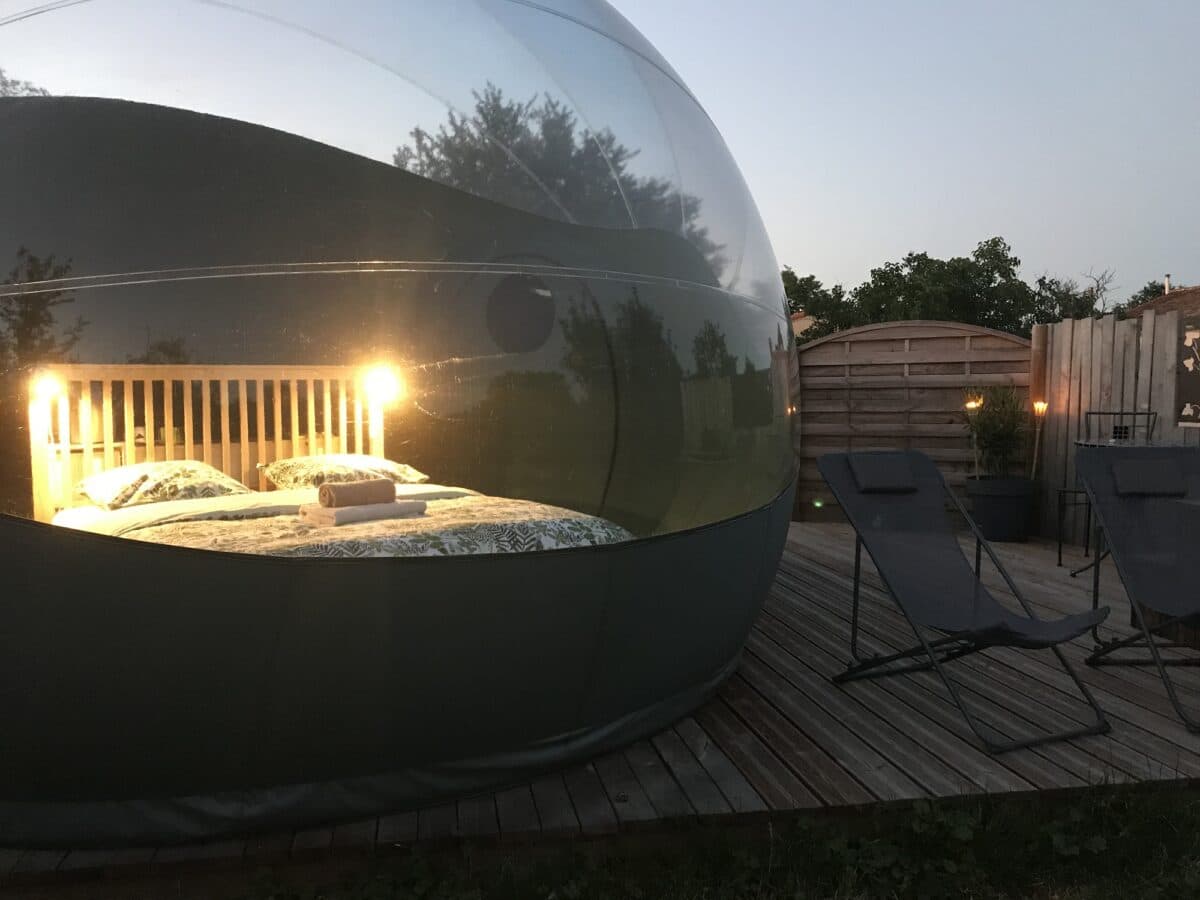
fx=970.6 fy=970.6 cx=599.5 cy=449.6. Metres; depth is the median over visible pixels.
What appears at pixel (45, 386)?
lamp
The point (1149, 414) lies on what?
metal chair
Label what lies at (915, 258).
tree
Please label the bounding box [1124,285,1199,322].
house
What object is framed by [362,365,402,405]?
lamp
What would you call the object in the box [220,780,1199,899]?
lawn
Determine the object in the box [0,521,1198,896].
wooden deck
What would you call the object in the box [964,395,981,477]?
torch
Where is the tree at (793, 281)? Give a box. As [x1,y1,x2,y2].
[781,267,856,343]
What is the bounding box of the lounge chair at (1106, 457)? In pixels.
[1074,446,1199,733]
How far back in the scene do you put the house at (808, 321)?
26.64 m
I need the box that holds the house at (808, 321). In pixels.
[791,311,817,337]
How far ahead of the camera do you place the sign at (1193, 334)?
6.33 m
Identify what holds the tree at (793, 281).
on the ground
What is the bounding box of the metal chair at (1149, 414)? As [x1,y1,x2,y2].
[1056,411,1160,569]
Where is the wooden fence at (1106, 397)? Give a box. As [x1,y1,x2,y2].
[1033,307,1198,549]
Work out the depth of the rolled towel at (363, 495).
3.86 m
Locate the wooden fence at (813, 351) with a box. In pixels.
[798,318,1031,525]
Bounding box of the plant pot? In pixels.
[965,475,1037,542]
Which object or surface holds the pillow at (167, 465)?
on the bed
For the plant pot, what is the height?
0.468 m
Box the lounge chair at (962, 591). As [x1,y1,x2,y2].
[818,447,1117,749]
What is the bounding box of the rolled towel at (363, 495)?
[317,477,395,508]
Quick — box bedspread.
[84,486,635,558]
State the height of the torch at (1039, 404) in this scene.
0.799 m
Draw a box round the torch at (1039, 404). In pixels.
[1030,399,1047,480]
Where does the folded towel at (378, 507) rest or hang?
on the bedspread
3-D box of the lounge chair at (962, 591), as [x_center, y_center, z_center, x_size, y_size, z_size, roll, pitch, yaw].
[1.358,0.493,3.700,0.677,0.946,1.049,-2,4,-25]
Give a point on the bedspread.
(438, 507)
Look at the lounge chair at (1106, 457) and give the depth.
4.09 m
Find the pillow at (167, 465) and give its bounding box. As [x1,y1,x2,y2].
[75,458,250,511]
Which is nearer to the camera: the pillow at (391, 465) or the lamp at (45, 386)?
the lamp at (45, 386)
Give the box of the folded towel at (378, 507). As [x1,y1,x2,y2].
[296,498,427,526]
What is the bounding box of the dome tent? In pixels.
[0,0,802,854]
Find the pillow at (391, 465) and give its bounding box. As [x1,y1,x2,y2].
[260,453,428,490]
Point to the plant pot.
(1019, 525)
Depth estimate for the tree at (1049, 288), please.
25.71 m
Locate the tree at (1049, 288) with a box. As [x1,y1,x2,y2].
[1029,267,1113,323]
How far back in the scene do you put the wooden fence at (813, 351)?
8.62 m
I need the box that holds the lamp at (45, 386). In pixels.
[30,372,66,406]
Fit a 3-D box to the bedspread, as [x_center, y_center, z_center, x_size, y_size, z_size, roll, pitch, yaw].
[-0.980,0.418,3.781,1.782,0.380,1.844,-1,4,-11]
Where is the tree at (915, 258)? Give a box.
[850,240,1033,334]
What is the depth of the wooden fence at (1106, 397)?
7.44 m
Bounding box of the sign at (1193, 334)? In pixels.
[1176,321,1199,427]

::::::

▶ _To do_
Exact copies of the entries above are needed, with every picture removed.

▶ _Answer to the exercise_
fx=970.6 fy=970.6 cx=599.5 cy=449.6. Metres; depth is the median over visible pixels.
What appears at pixel (45, 386)?
lamp
The point (1149, 414) lies on what?
metal chair
Label what lies at (915, 258).
tree
Please label the bounding box [1124,285,1199,322].
house
What object is framed by [362,365,402,405]?
lamp
What would you call the object in the box [220,780,1199,899]?
lawn
Determine the object in the box [0,521,1198,896].
wooden deck
What would you call the object in the box [964,395,981,477]?
torch
Where is the tree at (793, 281)? Give a box. As [x1,y1,x2,y2].
[781,267,856,343]
What is the bounding box of the lounge chair at (1106, 457)? In pixels.
[1074,446,1199,733]
How far back in the scene do you put the house at (808, 321)?
26.64 m
I need the box that holds the house at (808, 321). In pixels.
[791,311,817,337]
How far ahead of the camera do you place the sign at (1193, 334)?
6.33 m
Identify what holds the tree at (793, 281).
on the ground
What is the bounding box of the metal chair at (1149, 414)? As [x1,y1,x2,y2].
[1056,411,1160,569]
Where is the wooden fence at (1106, 397)? Give a box. As [x1,y1,x2,y2].
[1033,307,1198,549]
Work out the depth of the rolled towel at (363, 495).
3.86 m
Locate the wooden fence at (813, 351) with a box. In pixels.
[798,318,1031,525]
Bounding box of the plant pot? In pixels.
[965,475,1037,542]
Which object or surface holds the pillow at (167, 465)?
on the bed
For the plant pot, what is the height?
0.468 m
Box the lounge chair at (962, 591). As [x1,y1,x2,y2].
[818,447,1117,749]
What is the bounding box of the rolled towel at (363, 495)?
[317,477,395,508]
Quick — box bedspread.
[84,486,635,558]
State the height of the torch at (1039, 404) in this scene.
0.799 m
Draw a box round the torch at (1039, 404). In pixels.
[1030,399,1047,480]
Where does the folded towel at (378, 507) rest or hang?
on the bedspread
3-D box of the lounge chair at (962, 591), as [x_center, y_center, z_center, x_size, y_size, z_size, roll, pitch, yaw].
[1.358,0.493,3.700,0.677,0.946,1.049,-2,4,-25]
Give a point on the bedspread.
(438, 507)
Look at the lounge chair at (1106, 457) and give the depth.
4.09 m
Find the pillow at (167, 465) and give its bounding box. As [x1,y1,x2,y2].
[75,458,250,511]
Which is nearer to the camera: the pillow at (391, 465) or the lamp at (45, 386)?
the lamp at (45, 386)
Give the box of the folded towel at (378, 507). As [x1,y1,x2,y2].
[296,498,427,526]
What is the bounding box of the dome tent? In pixels.
[0,0,802,854]
Find the pillow at (391, 465) and give its bounding box. As [x1,y1,x2,y2].
[260,453,428,490]
Point to the plant pot.
(1019, 525)
Depth estimate for the tree at (1049, 288), please.
25.71 m
Locate the tree at (1049, 288) with a box. As [x1,y1,x2,y2].
[1029,267,1113,323]
How far back in the scene do you put the wooden fence at (813, 351)?
8.62 m
I need the box that holds the lamp at (45, 386). In pixels.
[30,372,66,406]
Fit a 3-D box to the bedspread, as [x_center, y_center, z_center, x_size, y_size, z_size, roll, pitch, yaw].
[-0.980,0.418,3.781,1.782,0.380,1.844,-1,4,-11]
Where is the tree at (915, 258)? Give a box.
[850,240,1033,334]
What is the depth of the wooden fence at (1106, 397)?
7.44 m
Bounding box of the sign at (1193, 334)? In pixels.
[1176,321,1199,427]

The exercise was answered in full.